The Defense Information Systems Agency’s (DISA) three-tiered plan for DoD cloud computing and security took center stage at the Advanced Technology Academic Research Center (ATARC) Federal Cloud Computing Summit held July 26 at the Washington Marriott at Metro Center located in the District of Columbia.
The three tiers — traditional computing, on-premise private cloud, and off-premise commercial cloud offerings — as well as the need for secure hosting environments, were explained by John Hale, ?chief of DISA’s Cloud Portfolio in the Services Development Directorate.
The DISA Cloud Portfolio was tasked with a two-fold mission, said Hale: to move as much to the cloud as possible and to provide cost savings to the DoD.
Since October 2015, Hale’s office has been looking at cloud practices across the entire department and discovered there were a lot of disparate activities. His office has been working through policy and security issues to determine how DISA can best facilitate secure and efficient cloud capability at the enterprise level.
“Our budget looks like everyone else’s in the department,” said Hale. “It continues to shrink, so we have to facilitate cost savings, and reduce overhead for the entire department.”
Traditional Data Centers
The first pillar in the plan rises from traditional computing and data centers. According to Hale, no matter what direction computing takes the department, there are workloads that exist today that will always require hardware to function. Modernizing the current hardware inventory is slowed by budget constraints, but the mission must continue.
“We will continue to operate several traditional data centers,” said Hale.
On-Premise Private Cloud
Honing in on the department’s goal of moving as much as possible to the cloud, and securing its most sensitive data in an on-premise private cloud is the premise of the second pillar. The DoD Cloud Computing Security Requirements Guide (CC SRG) outlines the security model by which DoD will leverage cloud computing along with the security controls and requirements necessary for using cloud-based solutions. The on-premise private cloud will serve mission partners whose information and data are categorized within data impact levels 5 and 6 , encompassing unclassified National Security Systems (NSSs) and classified national security information.
“There are certain workloads we’ve identified as needing to be ‘on our concrete’ from a data ownership and data management perspective,” said Hale. “The best example of a use case scenario for on-premise private cloud is nuclear command and control. We’re simply not going to run those capabilities out of an off-premise commercial cloud environment.”
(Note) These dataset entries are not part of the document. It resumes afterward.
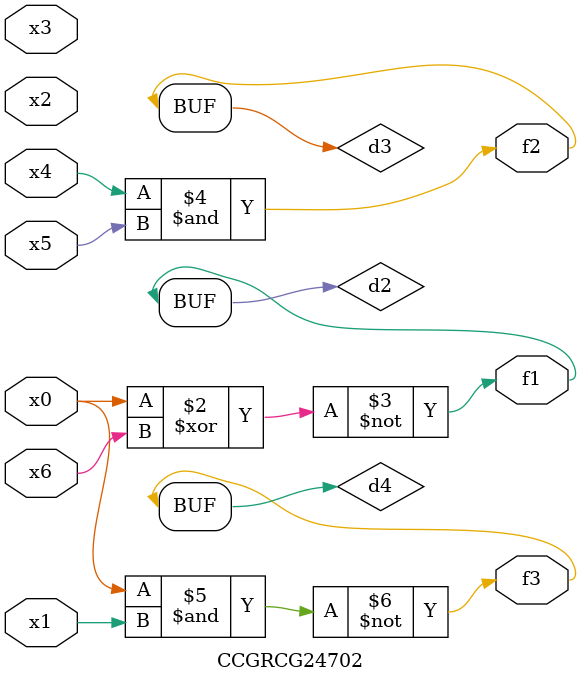
<source format=v>
module CCGRCG24702(
	input x0, x1, x2, x3, x4, x5, x6,
	output f1, f2, f3
);

	wire d1, d2, d3, d4;

	nor (d1, x0);
	xnor (d2, x0, x6);
	and (d3, x4, x5);
	nand (d4, x0, x1);
	assign f1 = d2;
	assign f2 = d3;
	assign f3 = d4;
endmodule

</source>
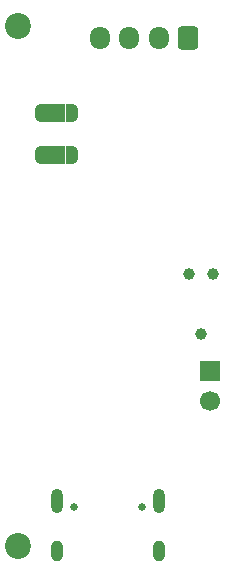
<source format=gbr>
%TF.GenerationSoftware,KiCad,Pcbnew,9.0.2*%
%TF.CreationDate,2025-06-14T09:22:04-04:00*%
%TF.ProjectId,plimsoll,706c696d-736f-46c6-9c2e-6b696361645f,rev?*%
%TF.SameCoordinates,Original*%
%TF.FileFunction,Soldermask,Bot*%
%TF.FilePolarity,Negative*%
%FSLAX46Y46*%
G04 Gerber Fmt 4.6, Leading zero omitted, Abs format (unit mm)*
G04 Created by KiCad (PCBNEW 9.0.2) date 2025-06-14 09:22:04*
%MOMM*%
%LPD*%
G01*
G04 APERTURE LIST*
G04 Aperture macros list*
%AMRoundRect*
0 Rectangle with rounded corners*
0 $1 Rounding radius*
0 $2 $3 $4 $5 $6 $7 $8 $9 X,Y pos of 4 corners*
0 Add a 4 corners polygon primitive as box body*
4,1,4,$2,$3,$4,$5,$6,$7,$8,$9,$2,$3,0*
0 Add four circle primitives for the rounded corners*
1,1,$1+$1,$2,$3*
1,1,$1+$1,$4,$5*
1,1,$1+$1,$6,$7*
1,1,$1+$1,$8,$9*
0 Add four rect primitives between the rounded corners*
20,1,$1+$1,$2,$3,$4,$5,0*
20,1,$1+$1,$4,$5,$6,$7,0*
20,1,$1+$1,$6,$7,$8,$9,0*
20,1,$1+$1,$8,$9,$2,$3,0*%
%AMFreePoly0*
4,1,23,0.550000,-0.750000,0.000000,-0.750000,0.000000,-0.745722,-0.065263,-0.745722,-0.191342,-0.711940,-0.304381,-0.646677,-0.396677,-0.554381,-0.461940,-0.441342,-0.495722,-0.315263,-0.495722,-0.250000,-0.500000,-0.250000,-0.500000,0.250000,-0.495722,0.250000,-0.495722,0.315263,-0.461940,0.441342,-0.396677,0.554381,-0.304381,0.646677,-0.191342,0.711940,-0.065263,0.745722,0.000000,0.745722,
0.000000,0.750000,0.550000,0.750000,0.550000,-0.750000,0.550000,-0.750000,$1*%
%AMFreePoly1*
4,1,23,0.000000,0.745722,0.065263,0.745722,0.191342,0.711940,0.304381,0.646677,0.396677,0.554381,0.461940,0.441342,0.495722,0.315263,0.495722,0.250000,0.500000,0.250000,0.500000,-0.250000,0.495722,-0.250000,0.495722,-0.315263,0.461940,-0.441342,0.396677,-0.554381,0.304381,-0.646677,0.191342,-0.711940,0.065263,-0.745722,0.000000,-0.745722,0.000000,-0.750000,-0.550000,-0.750000,
-0.550000,0.750000,0.000000,0.750000,0.000000,0.745722,0.000000,0.745722,$1*%
G04 Aperture macros list end*
%ADD10R,1.700000X1.700000*%
%ADD11C,1.700000*%
%ADD12RoundRect,0.250000X0.600000X0.725000X-0.600000X0.725000X-0.600000X-0.725000X0.600000X-0.725000X0*%
%ADD13O,1.700000X1.950000*%
%ADD14C,2.200000*%
%ADD15C,0.990600*%
%ADD16C,0.650000*%
%ADD17O,1.000000X2.100000*%
%ADD18O,1.000000X1.800000*%
%ADD19FreePoly0,0.000000*%
%ADD20R,1.000000X1.500000*%
%ADD21FreePoly1,0.000000*%
G04 APERTURE END LIST*
%TO.C,JP2*%
G36*
X24850000Y-31100000D02*
G01*
X26350000Y-31100000D01*
X26350000Y-29600000D01*
X24850000Y-29600000D01*
X24850000Y-31100000D01*
G37*
%TO.C,JP1*%
G36*
X24850000Y-34650000D02*
G01*
X26350000Y-34650000D01*
X26350000Y-33150000D01*
X24850000Y-33150000D01*
X24850000Y-34650000D01*
G37*
%TD*%
D10*
%TO.C,J4*%
X38600000Y-52200000D03*
D11*
X38600000Y-54740000D03*
%TD*%
D12*
%TO.C,J3*%
X36800000Y-24000000D03*
D13*
X34300000Y-24000000D03*
X31800000Y-24000000D03*
X29300000Y-24000000D03*
%TD*%
D14*
%TO.C,H1*%
X22400000Y-23000000D03*
%TD*%
D15*
%TO.C,J1*%
X37865000Y-49010000D03*
X36849000Y-43930000D03*
X38881000Y-43930000D03*
%TD*%
D14*
%TO.C,H2*%
X22400000Y-67000000D03*
%TD*%
D16*
%TO.C,J2*%
X27110000Y-63700000D03*
X32890000Y-63700000D03*
D17*
X25680000Y-63180000D03*
D18*
X25680000Y-67380000D03*
D17*
X34320000Y-63180000D03*
D18*
X34320000Y-67380000D03*
%TD*%
D19*
%TO.C,JP2*%
X24300000Y-30350000D03*
D20*
X25600000Y-30350000D03*
D21*
X26900000Y-30350000D03*
%TD*%
D19*
%TO.C,JP1*%
X24300000Y-33900000D03*
D20*
X25600000Y-33900000D03*
D21*
X26900000Y-33900000D03*
%TD*%
M02*

</source>
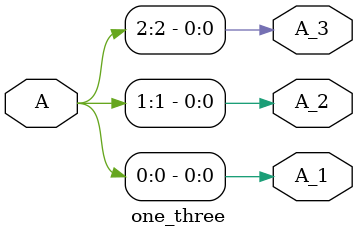
<source format=v>
`timescale 1ns/1ns
module one_three(input[2:0] A,output A_1,A_2,A_3);
  assign A_1=A[0];
  assign A_2=A[1];
  assign A_3=A[2];
endmodule
</source>
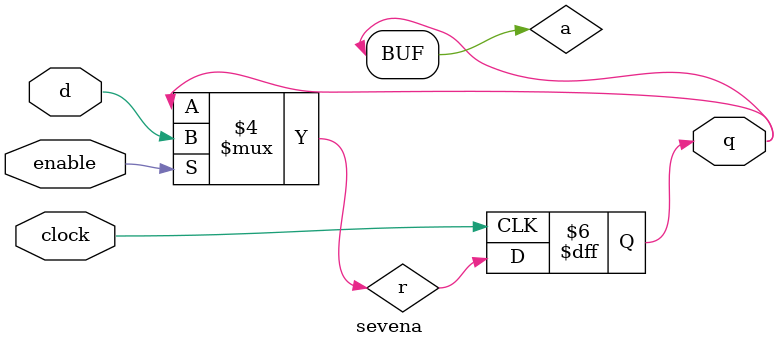
<source format=v>
module sevena(d,clock,enable,q);
 wire a;
  input d,clock,enable;
  output reg q;
  reg r;
  assign a=q;

  always@(*)
    begin
      if(enable)
       r=d;
      else
       r=a;
        end
    always@(posedge clock)
begin
      q<=r;

end
endmodule

</source>
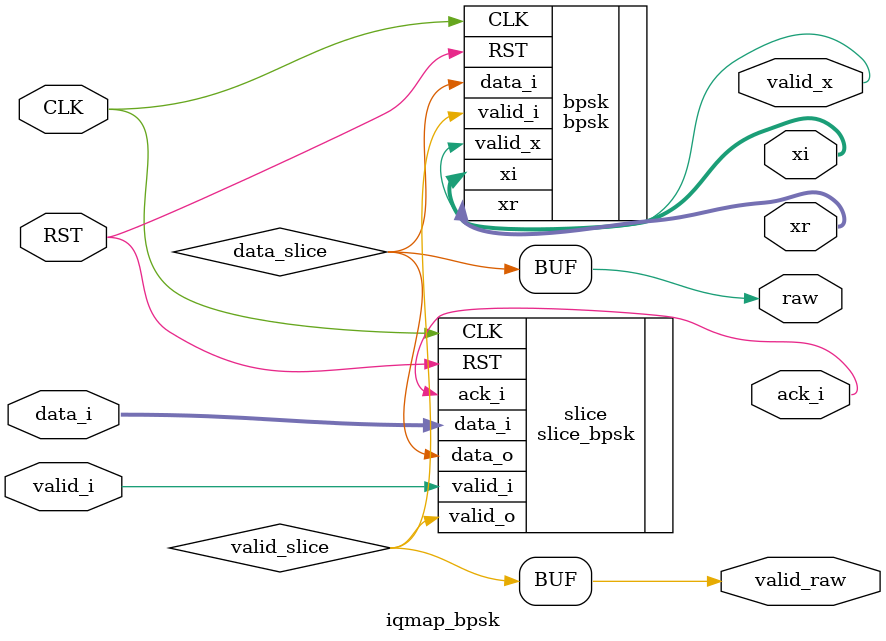
<source format=v>

module iqmap_bpsk
  (
   input         CLK,
   input         RST,

   input         valid_i,
   input [31:0]  data_i,
   output        ack_i, 

   // +- 8
   output [10:0] xr,
   output [10:0] xi,
   output        valid_x,

   output        valid_raw,
   output        raw
   );
   
    wire             data_slice;
    wire             valid_slice;

    slice_bpsk 
      slice
        (
         .CLK(CLK),
         .RST(RST),

         .valid_i(valid_i),
         .data_i(data_i),
         .ack_i(ack_i),

         .data_o(data_slice),
         .valid_o(valid_slice)
         );

    assign raw = data_slice;
    assign valid_raw = valid_slice;

    bpsk bpsk
      (
       .CLK(CLK),
       .RST(RST),

       .valid_i(valid_slice),
       .data_i(data_slice),

       .valid_x(valid_x),
       .xr(xr),
       .xi(xi));

endmodule

// Local Variables:
// compile-command: "cd ../../verilator/comm/iqmap_bpsk; ./runtest.sh"
// End:


</source>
To help facilitate this capability, DoD recently released the request for proposal for the milCloud 2.0 contract. The contract will bring commercial cloud providers on-premise to deliver rapidly evolving cloud capabilities from the DoD Information Network.
Off-Premise Commercial Cloud Services
The final pillar, which Hale suggests offers the department the most efficiency and cost savings, is off-premise commercial cloud service which can support data at impact levels 2 through 5, as outlined in the CC SRG. With this cloud solution, DISA will provide the Secure Cloud Computing Architecture (SCCA), a set of solutions which facilitate safely and securely moving mission owner’s workloads to a commercial cloud provider.
According to Hale, after talking with mission partners, one of their chief reasons for not widely adopting commercial cloud today is because the security posture of moving things to the cloud is seemingly difficult to manage. The Cloud Portfolio Office evaluated those concerns, coming up with a common set of shared services every mission partner needs to run workloads in commercial cloud environments.
“We will have a management stack that allows mission partners to manage their virtual data centers in the cloud,” said Hale. “Securing credentials and maintaining key management and control is paramount; therefore, we will also offer a Trusted Cloud Credential Manager (TCCM) service, which allows us to control the credentials.”
Responding to the Demand Signal
Taking the right steps now to facilitate cost savings and the move of as much data into the cloud as possible are the hallmarks of the Cloud Portfolio and Hale said that commercial cloud providers are key mission partners to help the department reach its goals.
Hale said that moving to the cloud is not just a goal, but an imperative as we usher a younger generation into the information technology (IT) and cyber workforce.
“The big question everyone asks is, ‘Why is DOD so focused on moving everything to the cloud?’” said Hale.
There is an “unbelievable” and growing demand for instant, in-hand, anytime-they-want-it capability by the mission partner user base, according to Hale. He says the younger generation entering DOD’s workforce has never known a world where the internet, technology, and information is not held in their hand and accessible 24/7.
With mobile everything, mobile now, instant on, and instant capability, he says everything the agency is doing from a cloud computing perspective is geared toward facilitating the demand signal and information sharing our mission partners need. “As those folks move into our workforce, that’s what they’re expecting,” said Hale. “If we don’t give it to them, they’re going to go somewhere else and get it. If they do that, we lose control over the information.”